§ **Entries supplied**
________________________

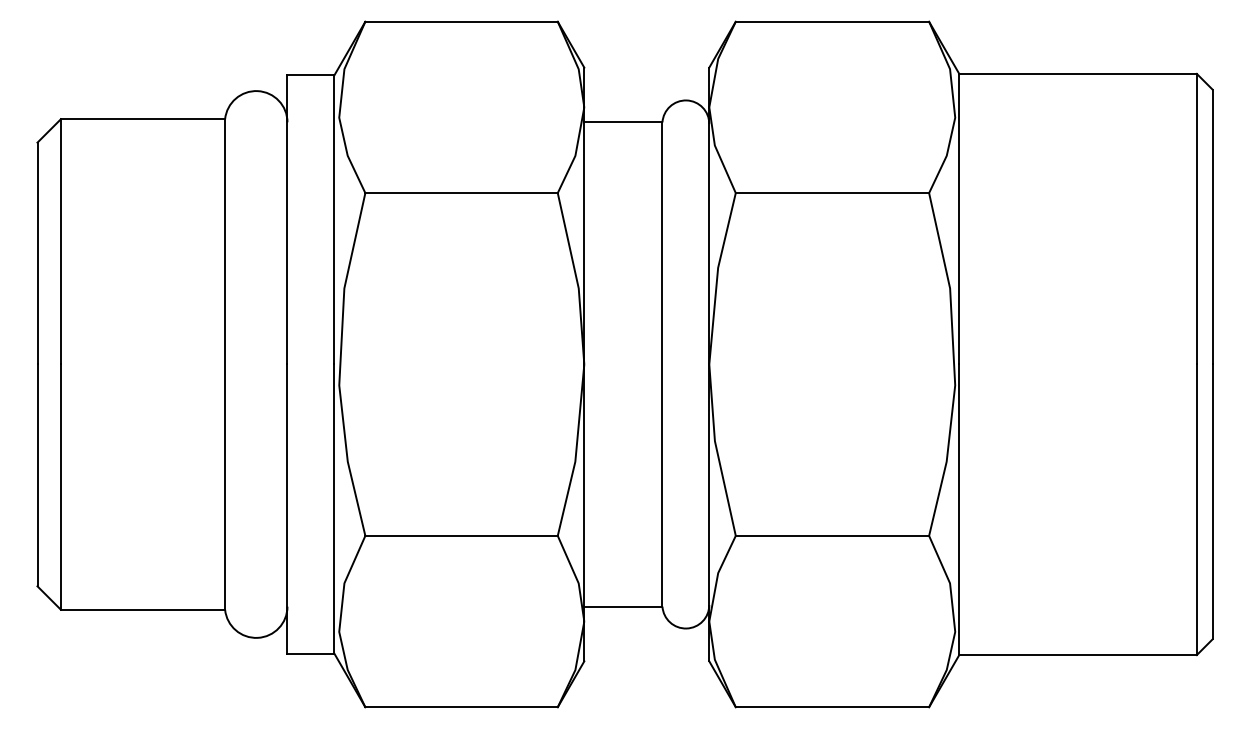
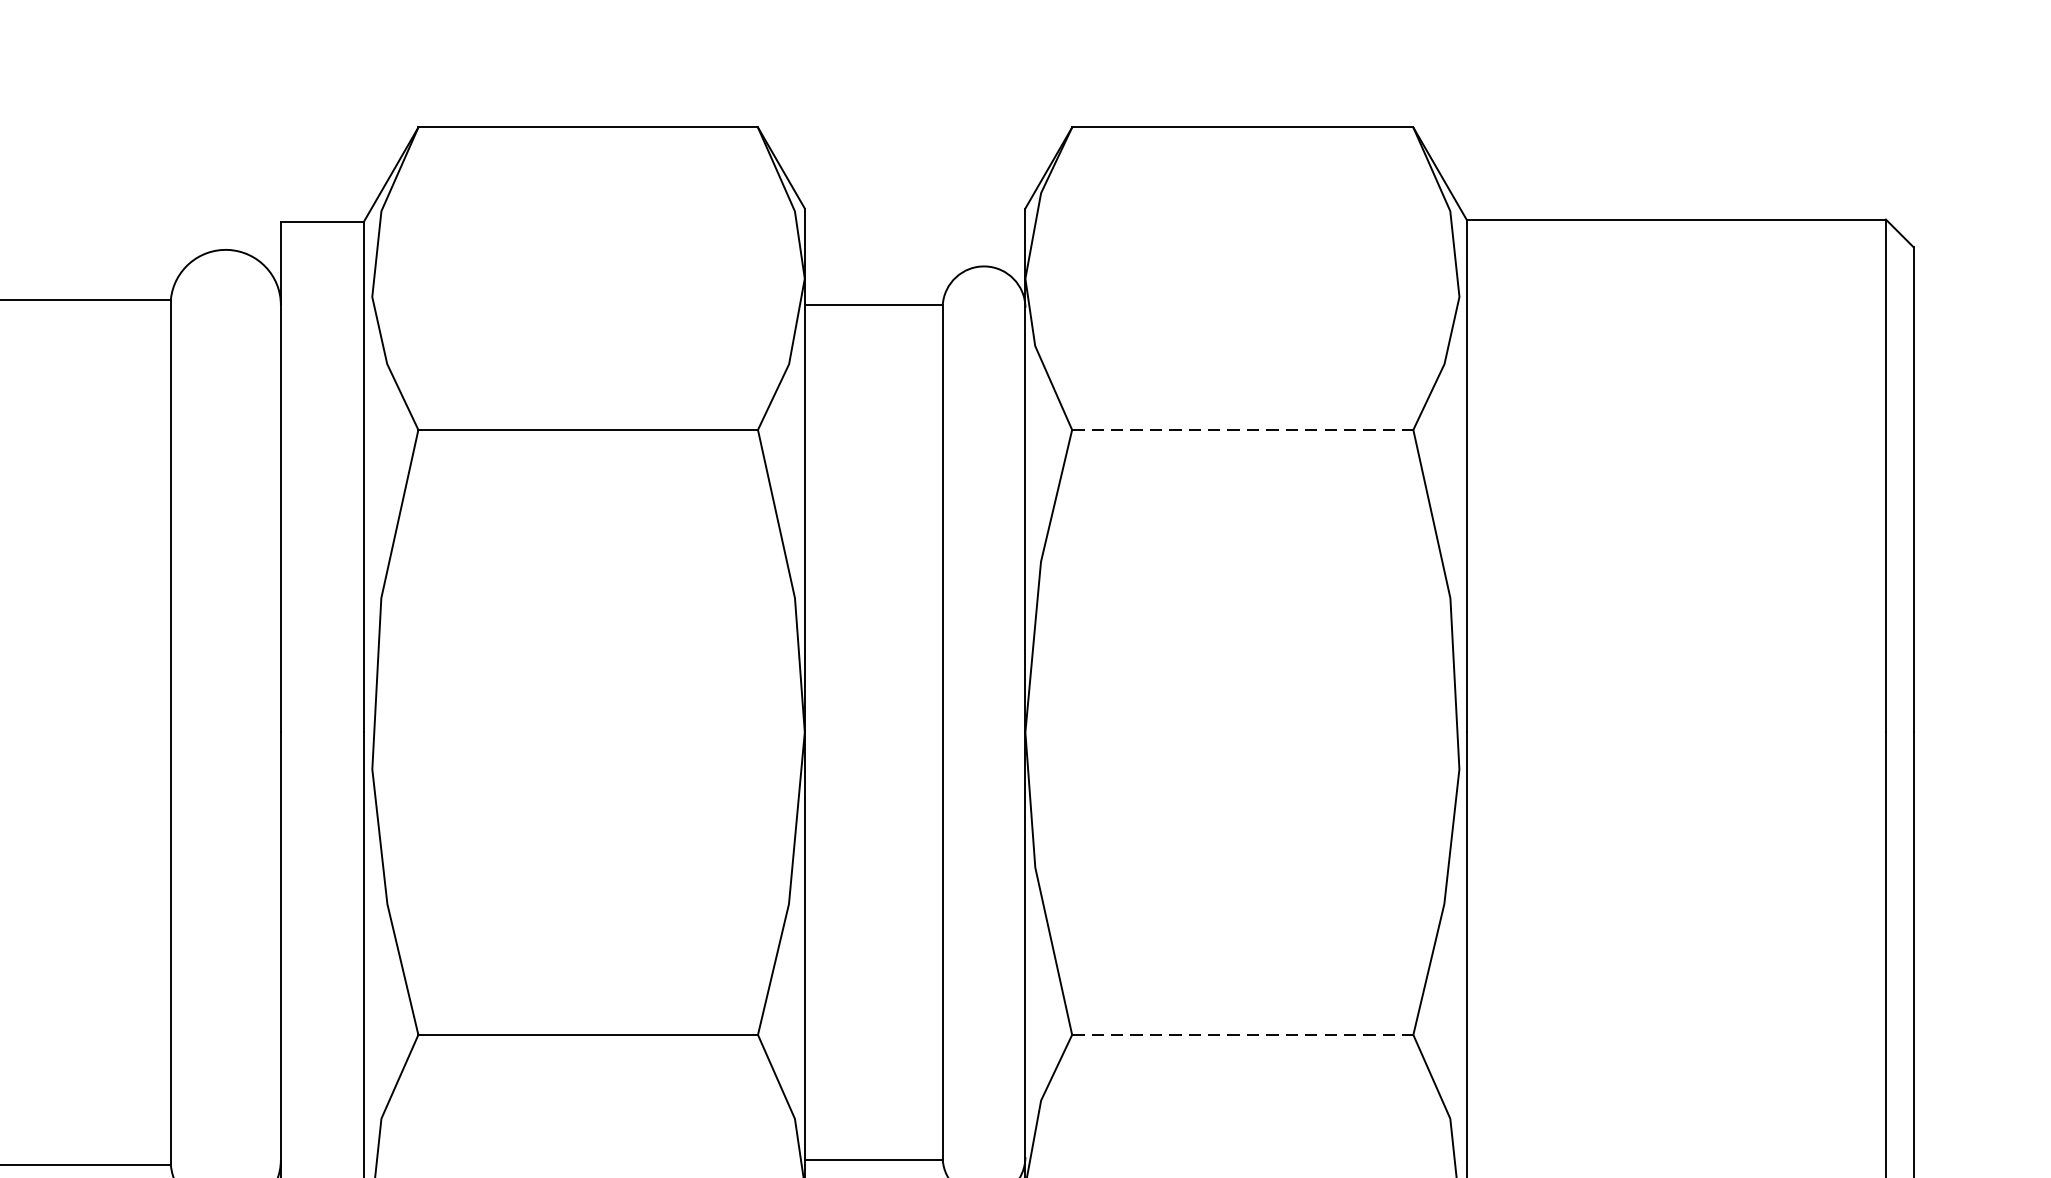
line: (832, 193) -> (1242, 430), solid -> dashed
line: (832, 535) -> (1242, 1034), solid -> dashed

________________________

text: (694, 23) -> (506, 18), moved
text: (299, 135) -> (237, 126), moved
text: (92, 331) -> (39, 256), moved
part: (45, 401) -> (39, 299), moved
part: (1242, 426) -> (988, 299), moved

________________________

§ **Brief**
Going back to the entries above, set down exactly the lines that begin at the one with "line: (832, 193)" and end at the one with "line: (832, 535)", both included, and nothing else.

§ **Expected answer**
line: (832, 193) -> (1242, 430), solid -> dashed
line: (832, 535) -> (1242, 1034), solid -> dashed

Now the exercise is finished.